-- Data for review follows --
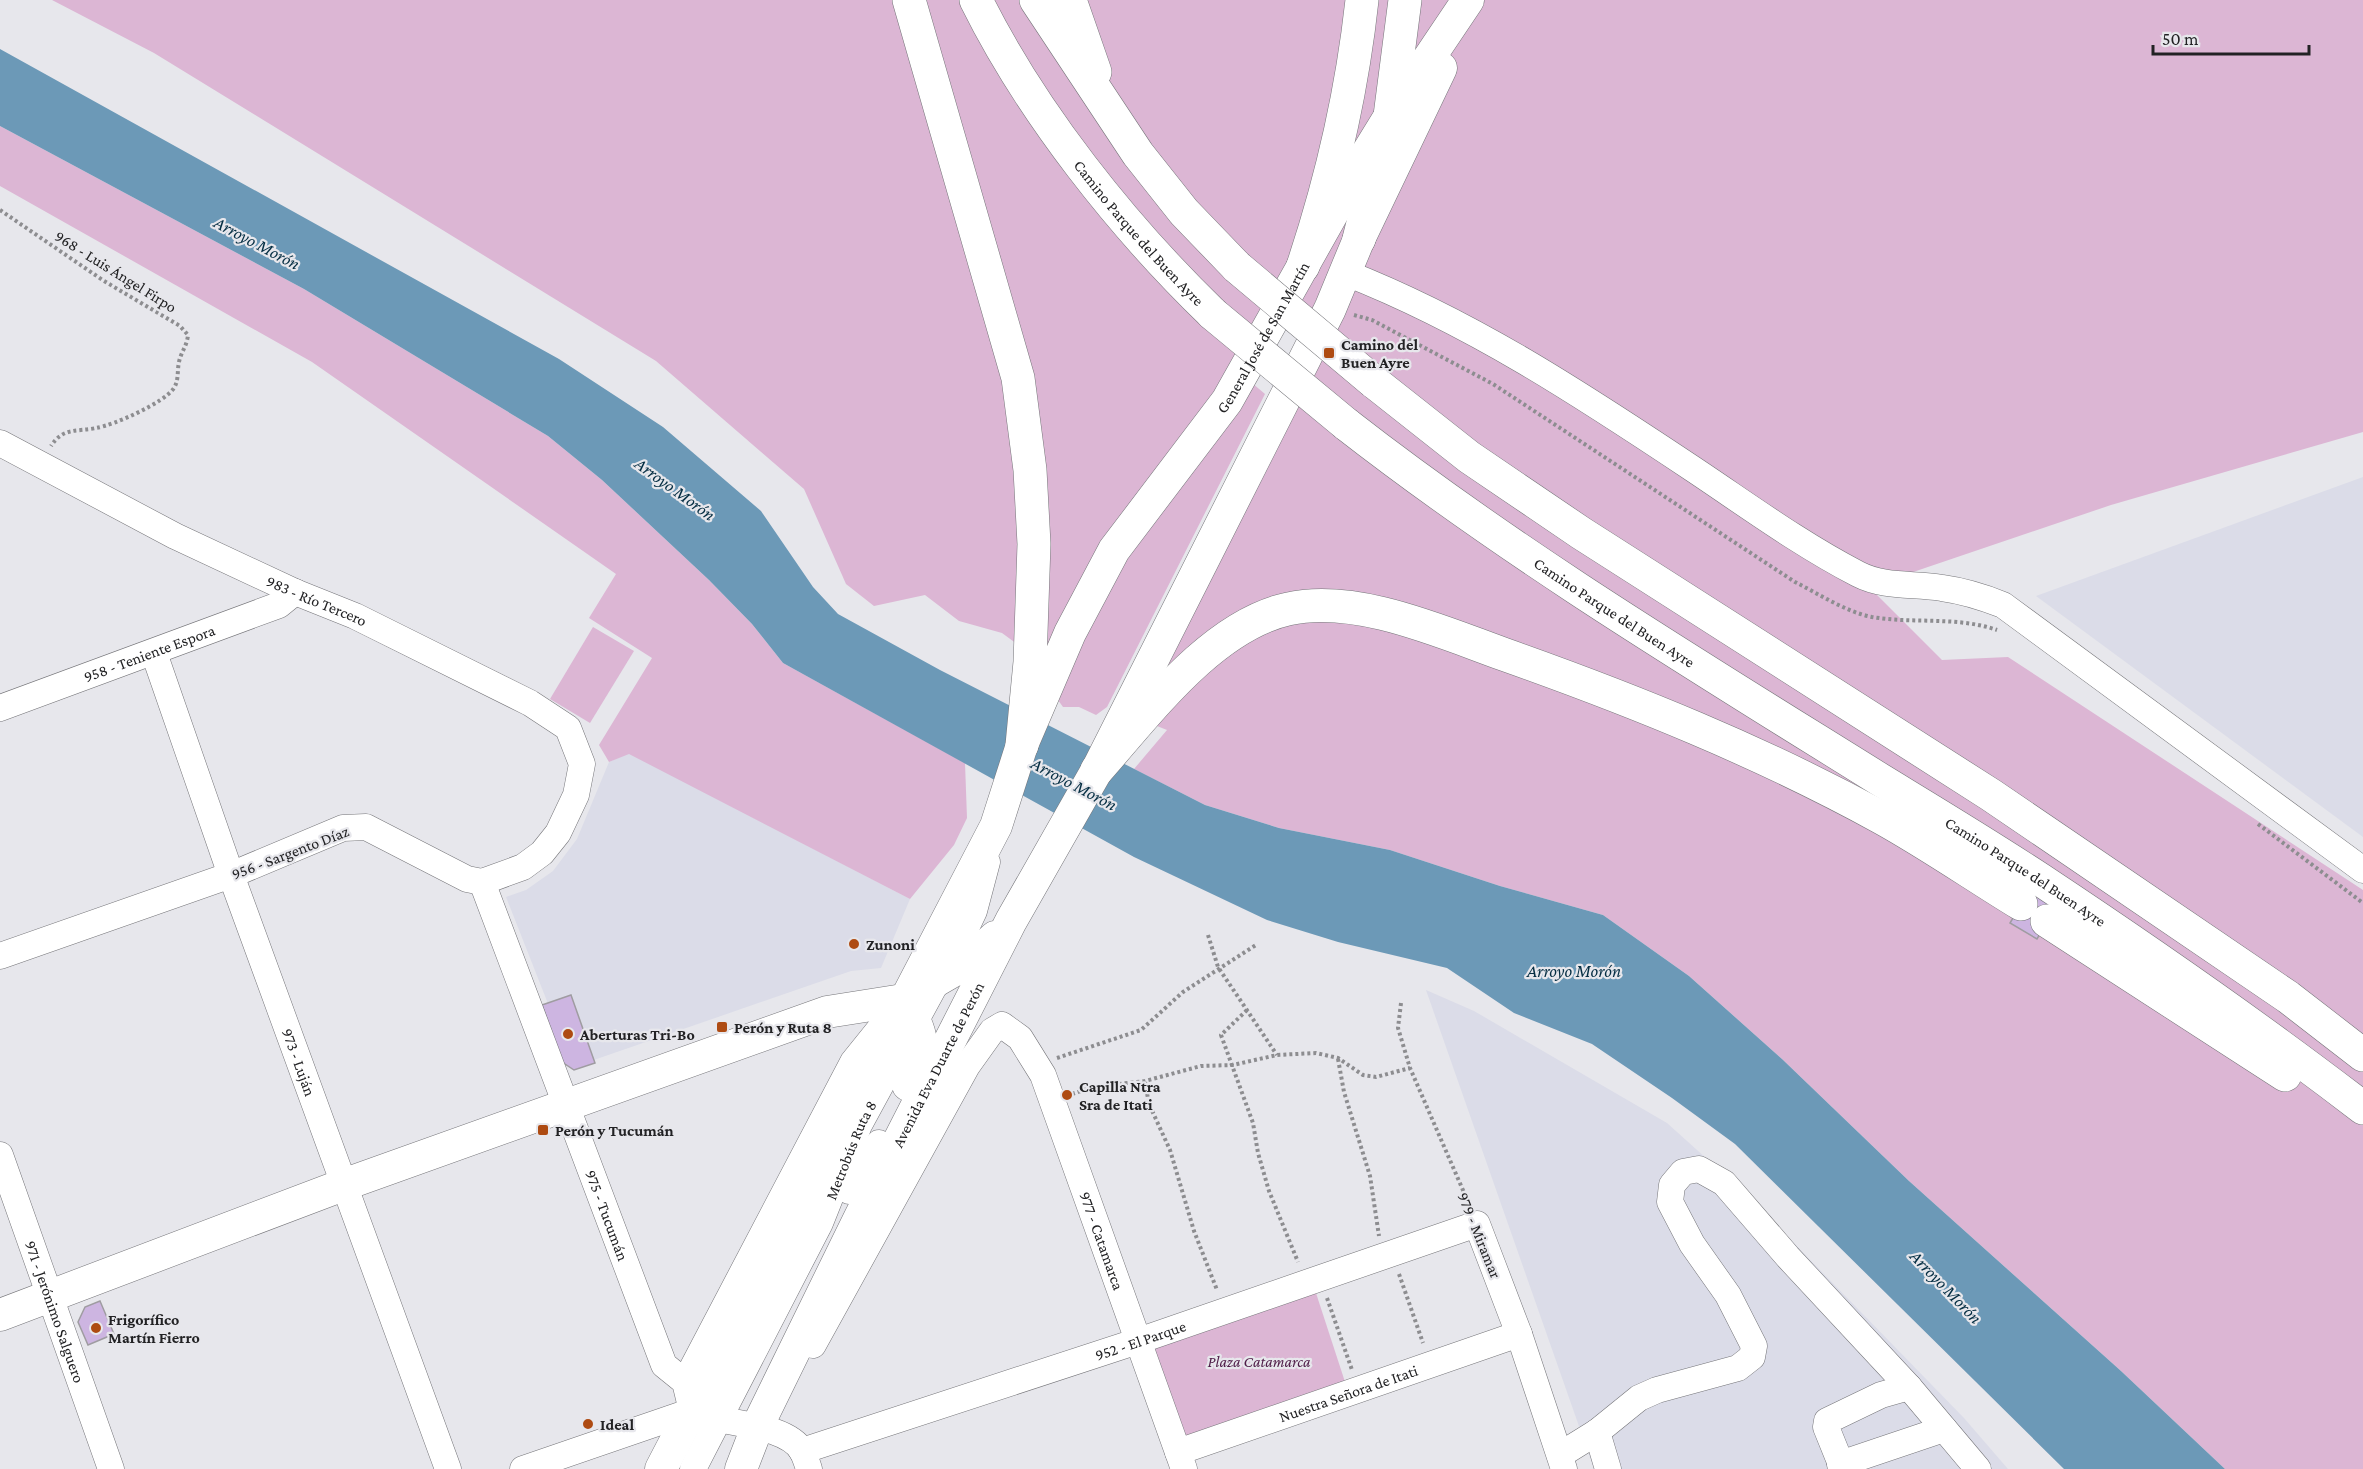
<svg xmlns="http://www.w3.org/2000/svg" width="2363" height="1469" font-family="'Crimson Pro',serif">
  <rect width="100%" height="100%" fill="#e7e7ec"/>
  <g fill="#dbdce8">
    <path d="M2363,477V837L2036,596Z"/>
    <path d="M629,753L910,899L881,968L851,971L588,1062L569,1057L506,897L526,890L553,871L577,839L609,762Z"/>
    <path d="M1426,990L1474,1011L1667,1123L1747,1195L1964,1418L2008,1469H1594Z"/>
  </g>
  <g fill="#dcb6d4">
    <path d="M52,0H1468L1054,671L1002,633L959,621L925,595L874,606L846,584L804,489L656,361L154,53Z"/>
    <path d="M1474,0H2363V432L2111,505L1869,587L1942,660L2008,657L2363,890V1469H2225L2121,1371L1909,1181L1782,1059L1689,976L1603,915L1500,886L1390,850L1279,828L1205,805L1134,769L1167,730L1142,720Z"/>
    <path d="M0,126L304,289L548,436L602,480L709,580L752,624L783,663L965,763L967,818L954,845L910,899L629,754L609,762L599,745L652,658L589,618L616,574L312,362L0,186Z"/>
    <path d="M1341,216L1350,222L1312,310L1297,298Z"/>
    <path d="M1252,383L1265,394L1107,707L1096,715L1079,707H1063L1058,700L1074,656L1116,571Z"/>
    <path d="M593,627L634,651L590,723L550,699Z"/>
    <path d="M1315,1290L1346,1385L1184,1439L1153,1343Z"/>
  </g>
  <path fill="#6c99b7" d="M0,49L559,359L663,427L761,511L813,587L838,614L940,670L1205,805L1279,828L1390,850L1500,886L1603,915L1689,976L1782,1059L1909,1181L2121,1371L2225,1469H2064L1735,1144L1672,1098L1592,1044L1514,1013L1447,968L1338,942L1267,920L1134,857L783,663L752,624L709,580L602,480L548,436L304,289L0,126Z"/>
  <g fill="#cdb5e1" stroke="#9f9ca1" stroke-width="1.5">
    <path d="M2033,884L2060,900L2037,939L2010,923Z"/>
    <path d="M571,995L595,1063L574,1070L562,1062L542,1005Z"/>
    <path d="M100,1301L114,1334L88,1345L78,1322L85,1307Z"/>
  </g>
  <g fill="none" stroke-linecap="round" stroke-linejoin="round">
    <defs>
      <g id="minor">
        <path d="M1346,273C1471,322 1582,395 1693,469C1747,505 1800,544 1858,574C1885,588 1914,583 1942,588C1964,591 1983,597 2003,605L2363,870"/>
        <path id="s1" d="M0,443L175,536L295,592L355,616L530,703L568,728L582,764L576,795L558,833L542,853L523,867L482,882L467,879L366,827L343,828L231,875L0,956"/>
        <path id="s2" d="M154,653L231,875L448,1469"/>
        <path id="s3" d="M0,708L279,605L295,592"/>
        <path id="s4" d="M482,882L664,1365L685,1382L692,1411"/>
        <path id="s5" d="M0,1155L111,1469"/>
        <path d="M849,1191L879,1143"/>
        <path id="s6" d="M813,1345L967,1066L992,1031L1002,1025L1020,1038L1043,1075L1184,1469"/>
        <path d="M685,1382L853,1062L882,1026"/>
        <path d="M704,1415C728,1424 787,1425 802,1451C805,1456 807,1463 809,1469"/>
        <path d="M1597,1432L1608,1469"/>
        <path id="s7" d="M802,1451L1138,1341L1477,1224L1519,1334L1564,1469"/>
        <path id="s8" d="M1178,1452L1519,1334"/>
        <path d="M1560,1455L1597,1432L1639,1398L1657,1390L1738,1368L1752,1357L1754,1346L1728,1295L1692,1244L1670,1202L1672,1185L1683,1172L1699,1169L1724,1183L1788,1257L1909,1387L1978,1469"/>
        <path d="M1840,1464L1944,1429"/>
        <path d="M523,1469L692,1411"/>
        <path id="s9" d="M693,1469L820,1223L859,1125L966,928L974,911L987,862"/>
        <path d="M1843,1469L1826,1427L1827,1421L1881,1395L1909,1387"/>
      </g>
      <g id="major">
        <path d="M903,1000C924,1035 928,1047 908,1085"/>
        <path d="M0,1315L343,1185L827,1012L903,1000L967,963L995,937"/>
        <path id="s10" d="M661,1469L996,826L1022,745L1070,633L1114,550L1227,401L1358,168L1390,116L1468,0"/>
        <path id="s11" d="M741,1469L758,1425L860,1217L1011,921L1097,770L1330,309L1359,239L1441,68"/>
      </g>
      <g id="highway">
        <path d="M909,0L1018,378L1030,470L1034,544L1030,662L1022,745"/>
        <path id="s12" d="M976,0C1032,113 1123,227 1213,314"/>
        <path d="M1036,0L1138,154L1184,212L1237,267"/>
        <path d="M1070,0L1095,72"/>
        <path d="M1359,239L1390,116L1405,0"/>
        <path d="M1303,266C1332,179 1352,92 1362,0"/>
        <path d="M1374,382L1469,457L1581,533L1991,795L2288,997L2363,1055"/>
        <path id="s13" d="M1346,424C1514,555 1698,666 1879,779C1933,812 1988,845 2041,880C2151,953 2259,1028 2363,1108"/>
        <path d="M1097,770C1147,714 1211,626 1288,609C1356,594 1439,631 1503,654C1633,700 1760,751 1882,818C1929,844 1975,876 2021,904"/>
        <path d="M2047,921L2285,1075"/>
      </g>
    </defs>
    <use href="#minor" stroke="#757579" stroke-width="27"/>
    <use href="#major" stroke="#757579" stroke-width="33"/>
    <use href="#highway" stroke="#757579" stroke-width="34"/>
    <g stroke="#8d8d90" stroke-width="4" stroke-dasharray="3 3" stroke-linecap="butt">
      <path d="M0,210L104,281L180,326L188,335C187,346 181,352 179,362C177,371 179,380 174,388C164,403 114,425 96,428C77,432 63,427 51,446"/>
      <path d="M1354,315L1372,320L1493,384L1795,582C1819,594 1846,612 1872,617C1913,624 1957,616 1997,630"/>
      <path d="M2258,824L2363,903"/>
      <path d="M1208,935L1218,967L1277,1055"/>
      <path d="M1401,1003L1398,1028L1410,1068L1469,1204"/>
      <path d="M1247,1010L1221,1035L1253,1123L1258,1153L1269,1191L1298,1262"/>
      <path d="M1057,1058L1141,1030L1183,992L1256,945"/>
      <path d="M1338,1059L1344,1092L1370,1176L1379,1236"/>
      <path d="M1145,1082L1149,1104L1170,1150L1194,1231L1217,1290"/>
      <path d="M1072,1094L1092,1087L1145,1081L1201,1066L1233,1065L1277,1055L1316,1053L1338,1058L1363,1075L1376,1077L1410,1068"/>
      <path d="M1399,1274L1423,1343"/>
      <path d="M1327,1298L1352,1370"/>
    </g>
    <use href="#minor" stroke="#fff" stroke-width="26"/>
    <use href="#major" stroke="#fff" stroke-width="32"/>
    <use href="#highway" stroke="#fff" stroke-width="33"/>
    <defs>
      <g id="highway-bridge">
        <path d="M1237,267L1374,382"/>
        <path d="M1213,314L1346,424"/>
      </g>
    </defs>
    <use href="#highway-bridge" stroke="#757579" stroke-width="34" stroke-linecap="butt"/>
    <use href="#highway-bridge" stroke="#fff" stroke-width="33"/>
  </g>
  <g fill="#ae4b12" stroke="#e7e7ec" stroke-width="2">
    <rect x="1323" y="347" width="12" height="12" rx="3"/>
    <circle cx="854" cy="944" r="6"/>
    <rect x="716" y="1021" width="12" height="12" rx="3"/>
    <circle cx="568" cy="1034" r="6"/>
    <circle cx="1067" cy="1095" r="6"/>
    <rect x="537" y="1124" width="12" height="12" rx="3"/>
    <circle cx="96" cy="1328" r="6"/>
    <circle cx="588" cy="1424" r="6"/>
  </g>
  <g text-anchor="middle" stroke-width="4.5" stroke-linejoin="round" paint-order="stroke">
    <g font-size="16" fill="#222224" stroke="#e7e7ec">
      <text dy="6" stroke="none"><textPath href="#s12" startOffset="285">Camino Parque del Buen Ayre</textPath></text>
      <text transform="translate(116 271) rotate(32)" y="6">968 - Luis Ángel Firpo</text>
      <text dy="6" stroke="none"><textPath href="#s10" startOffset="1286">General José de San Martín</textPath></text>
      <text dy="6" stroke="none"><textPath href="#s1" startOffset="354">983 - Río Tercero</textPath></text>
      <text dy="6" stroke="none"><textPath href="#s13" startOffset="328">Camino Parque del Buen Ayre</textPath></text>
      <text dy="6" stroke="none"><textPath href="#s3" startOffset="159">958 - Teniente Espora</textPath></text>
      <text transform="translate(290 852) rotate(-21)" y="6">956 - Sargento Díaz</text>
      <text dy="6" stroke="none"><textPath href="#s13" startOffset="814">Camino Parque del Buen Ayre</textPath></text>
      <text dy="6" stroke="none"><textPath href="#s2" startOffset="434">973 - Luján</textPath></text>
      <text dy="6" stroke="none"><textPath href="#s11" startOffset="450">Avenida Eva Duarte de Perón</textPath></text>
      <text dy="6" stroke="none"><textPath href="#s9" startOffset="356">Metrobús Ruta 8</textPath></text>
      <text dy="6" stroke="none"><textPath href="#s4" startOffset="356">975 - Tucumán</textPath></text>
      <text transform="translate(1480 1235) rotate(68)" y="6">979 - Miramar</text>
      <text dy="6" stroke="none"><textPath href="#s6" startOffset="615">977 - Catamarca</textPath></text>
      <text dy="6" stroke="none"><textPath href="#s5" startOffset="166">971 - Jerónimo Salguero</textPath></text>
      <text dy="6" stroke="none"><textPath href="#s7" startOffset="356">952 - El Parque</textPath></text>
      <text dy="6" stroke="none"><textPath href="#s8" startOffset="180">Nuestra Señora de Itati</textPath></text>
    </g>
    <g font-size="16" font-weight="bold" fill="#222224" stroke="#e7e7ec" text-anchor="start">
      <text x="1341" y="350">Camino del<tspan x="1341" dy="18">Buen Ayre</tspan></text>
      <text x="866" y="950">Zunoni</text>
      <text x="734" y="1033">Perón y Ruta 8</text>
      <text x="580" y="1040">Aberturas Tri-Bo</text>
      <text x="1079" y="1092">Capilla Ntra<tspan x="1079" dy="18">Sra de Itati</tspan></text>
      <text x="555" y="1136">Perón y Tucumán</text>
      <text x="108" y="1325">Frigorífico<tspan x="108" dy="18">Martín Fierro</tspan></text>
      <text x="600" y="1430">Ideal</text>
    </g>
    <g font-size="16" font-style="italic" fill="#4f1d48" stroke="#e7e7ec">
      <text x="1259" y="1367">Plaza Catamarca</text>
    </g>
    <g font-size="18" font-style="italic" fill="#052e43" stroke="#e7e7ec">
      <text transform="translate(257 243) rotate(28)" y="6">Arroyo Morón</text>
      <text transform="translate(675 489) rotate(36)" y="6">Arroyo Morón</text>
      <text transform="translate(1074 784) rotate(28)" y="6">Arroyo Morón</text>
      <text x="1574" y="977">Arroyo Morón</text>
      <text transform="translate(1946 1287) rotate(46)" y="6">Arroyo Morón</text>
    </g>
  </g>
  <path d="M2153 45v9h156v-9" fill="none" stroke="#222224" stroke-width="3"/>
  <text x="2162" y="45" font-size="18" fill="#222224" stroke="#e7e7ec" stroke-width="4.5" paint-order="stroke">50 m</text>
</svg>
-- Data for review concluded --
What is needed: Every line above in which the word "Morón" is present must be copied into the answer.

Answer box:
      <text transform="translate(257 243) rotate(28)" y="6">Arroyo Morón</text>
      <text transform="translate(675 489) rotate(36)" y="6">Arroyo Morón</text>
      <text transform="translate(1074 784) rotate(28)" y="6">Arroyo Morón</text>
      <text x="1574" y="977">Arroyo Morón</text>
      <text transform="translate(1946 1287) rotate(46)" y="6">Arroyo Morón</text>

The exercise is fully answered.